Terlepas dari pendidikan di Istanbul, tren Eropa telah membentuk perkembangan artistik dan intelektual sang pangeran.
Nazan Olcer, kurator pameran Sakip Sabanci, mengatakan bahwa sang pangeran menggabungkan Barat dan Timur, menghabiskan hidupnya sesuai dengan zeitgeist, menganut tradisi dan agama tetapi pada saat yang sama tetap terbuka ke Barat.
Sementara Abdulmecid tidak biasa dalam menikmati karir produktif sebagai seniman dan sebagai negarawan, perjalanannya mencerminkan kisah modernisasi dan westernisasi di negaranya sendiri.

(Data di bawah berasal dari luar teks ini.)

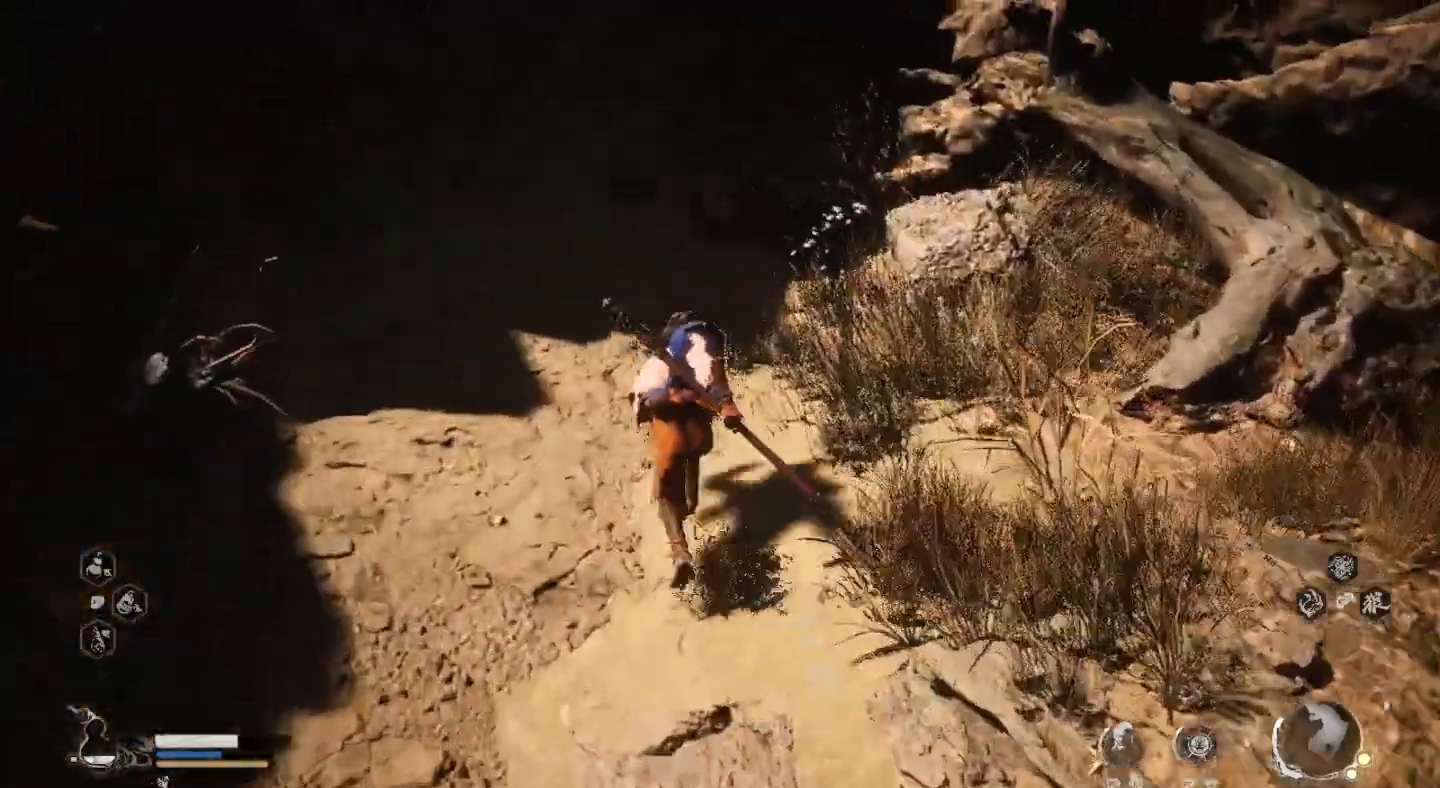
{"buttons": [], "left_stick": "up-left", "right_stick": "center", "events": [[233, "right_stick", "up"], [500, "right_stick", "center"]]}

Itu adalah transformasi yang pada akhirnya akan berakibat fatal bagi Kekaisaran Ottoman, karena perubahan tersebut memicu perdebatan tanpa akhir di Turki tentang apakah para elit telah menjadi terasing dari budaya mereka sendiri, sebuah pertanyaan yang bertahan hingga hari ini.
Namun demikian, sang pangeran adalah seorang intelektual bersayap dua. Olcer menjelaskan bahwa dia adalah seorang pelukis dan hattat (kaligrafer Islam."
“Dia setia pada agama dan tradisinya, tetapi juga seorang pemain musik barat, pendukung teater.”